I’m excited to share another short story I wrote for Goddess Reborn, fanzine celebrating the female (and nonbinary!) characters of the Legend of Zelda series. You can download a free digital copy of the zine on Itchio (here), and you can read my full story on AO3 (here).

A Link Between Worlds is one of my favorite games in the Zelda series, mainly because I find the characters so charming. I’m especially fascinated by the figure of “someone who wants to be a hero but isn’t the fated Chosen One,” a character trope the series plays with but never fully explores. Groose from Skyward Sword is a good example, as is Ganondorf from The Wind Waker. There are several such characters in A Link Between Worlds, and Irene is my favorite.

Irene is the granddaughter of the Potion Witch, and she serves as the game’s fast-travel mechanic by flying Link around on her broom. She seems to be modeled half on Hermione Granger – she calls proudly herself “the best witch of her generation,” a play on Hermione’s famous epithet – and half on Kiki from Kiki’s Delivery Service. Like Hermione, Irene sees herself as a hero; but, like Kiki, her character arc involves her journey to understand and acknowledge her own specific set of talents.

What I wanted to capture was a moment of Irene’s life in which she’s happy and confident of herself as the protagonist of her own adventure. Irene understands that what she’s doing is just as important as Link’s quest, and she’s absolutely correct. Although the player may see Hyrule through Link’s eyes, the female characters who surround and support him are absolutely vital to Hyrule’s history.
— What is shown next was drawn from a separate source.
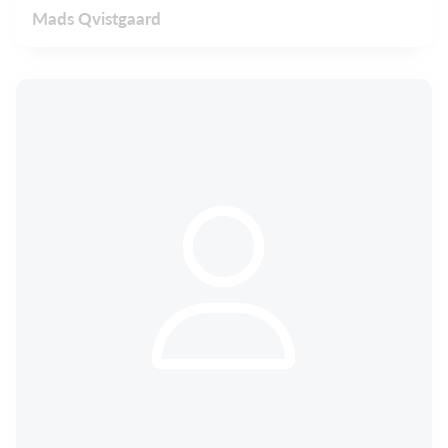
Mads Qvistgaard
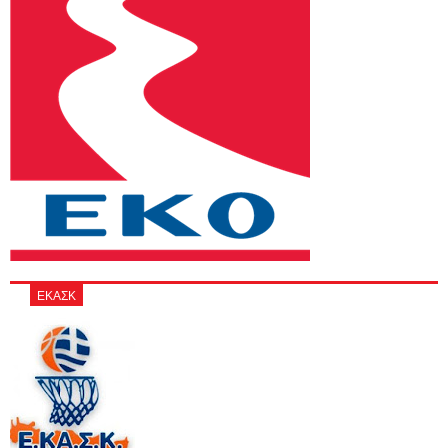
ΕΚΑΣΚ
While writing this short story, I wanted to get as close to the tone of “early-reader fiction” as I could. I’m not used to this style of writing, so it was a fun challenge. I was aided immensely by the story’s illustrator, Leh Latte. Leh helped me with the diction and rhythm, as well as with structure and balance. She also showed me what it means to work with page formatting in mind. Although the story itself is short and simple, it’s the product of a few good conversations during a collaboration between me, Leh, and Aven Wildsmith, the zine editor.

Leh and Aven are both fantastically talented and creative people who work in a variety of media. You can find links to all of Leh’s social media accounts on her Carrd (here). Aven’s website is (here), and you can find links to all their socials on Linktree (here). And again, Goddess Reborn is free to download on Itchio (here). There’s a lot of love on every page, and this zine is really something special.

A Legend of Shadows, Part Three

This is the third and final section of a speculative comic about gods and mortals in Legend of Zelda lore and mythology. The first part is (here), and the second part is (here). This is a continuation of the ideas I expressed in a short collaboration comic called Hylia’s Chosen Knight.

The goddess Hylia is more than a little scary, and it’s interesting to think of Ganondorf as being the hero of another story. I’m fascinated by the theme of “the failed or corrupted hero,” and I think it would be interesting if Ganondorf went on a quest that paralleled Link’s journey. Maybe young Ganondorf saw Hylia as the villain, but the power he needed to stand against Hyrule ended up overwhelming him. To me, that’s much more compelling than the idea of power only being “good” when it’s wielded by the “chosen” person.